Mr. Cooper confirmed that neither Mr. Libby nor senior Bush adviser Karl Rove identified Mrs. Plame or disclosed her work status at the CIA. (“Background” describes an interview in which the subject cannot be quoted, by name, position, or even indirectly; any information must be used only as “background information.”)

“Like Rove, Libby never used Valerie Plame’s name or indicated that her status was covert, and he never told me that he had heard about Plame from other reporters, as some press accounts have indicated,” Mr. Cooper writes.

In an appearance yesterday on NBC’s “Meet the Press,” Mr. Cooper was asked by host Tim Russert whether he interpreted Mr. Libby’s response “as a confirmation.”

“I did, yes,” the Time reporter said.

Mr. Cooper said Mr. Rove was warning him that Mr. Wilson’s accusations against the Bush administration were entitled to little credibility. Such cautions, or “wave-offs,” are common.

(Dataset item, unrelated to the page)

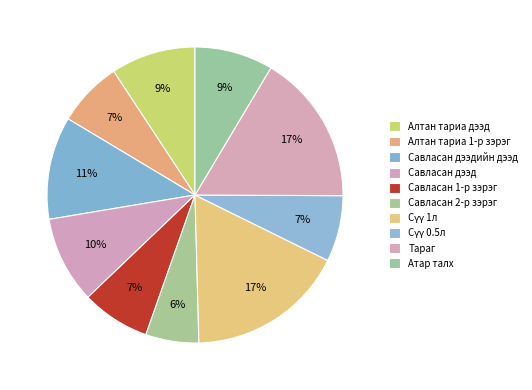

Combined, do Савласан дээдийн дээд and Сүү 1л account for over 50%?

No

In an e-mail sent by Mr. Rove, and subsequently turned over to the grand jury by the White House, he notified Stephen J. Hadley, who was then the deputy national security adviser to the president, that “Matt Cooper called to give me a heads-up that he’s got a welfare reform story coming.

“When he finished his brief heads-up, he immediately launched into Niger. ‘Isn’t this damaging? Hasn’t the president been hurt?’ I didn’t take the bait, but I said if I were him I wouldn’t get Time far out in front on this.”

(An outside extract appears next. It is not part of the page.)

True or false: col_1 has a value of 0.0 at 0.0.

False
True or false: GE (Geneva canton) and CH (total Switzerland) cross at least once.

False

Those familiar with Mr. Rove’s grand jury testimony told the Associated Press that Mr. Rove testified that the e-mail reflected his intentions when he responded to Mr. Cooper’s telephone call in a conversation lasting a few minutes on a Friday in July last year, shortly before he left for a vacation. He did not intend to divulge Mrs. Plame’s identity, he said, but rather wanted to caution Mr. Cooper against crediting the Wilson accusations.

Mr. Cooper writes in Time magazine: “Rove told me material was going to be declassified in the coming days that would cast doubt on Wilson’s mission and his findings.”

“As for Wilson’s wife, I told the grand jury I was certain that Rove never used her name and that, indeed, I did not learn her name until the following week, when I either saw it in Robert Novak’s column or Googled her, I can’t recall which.

“Rove did, however, clearly indicate that she worked at the ‘agency’ — by that, I told the grand jury, I inferred that he obviously meant the CIA and not, say, the Environmental Protection Agency. Rove added that she worked on ‘WMD’ [weapons of mass destruction] issues and that she was responsible for sending Wilson. This was the first time I had heard anything about Wilson’s wife.”

Mr. Wilson, appearing on CBS’ “Face the Nation,” insisted that Mr. Cooper’s notes and testimony are “documented evidence” that Mr. Rove gave his wife’s name to a reporter in retaliation for Mr. Wilson’s op-ed essay, which accused the Bush administration of manufacturing the weapons of mass destruction case against Iraqi dictator Saddam Hussein.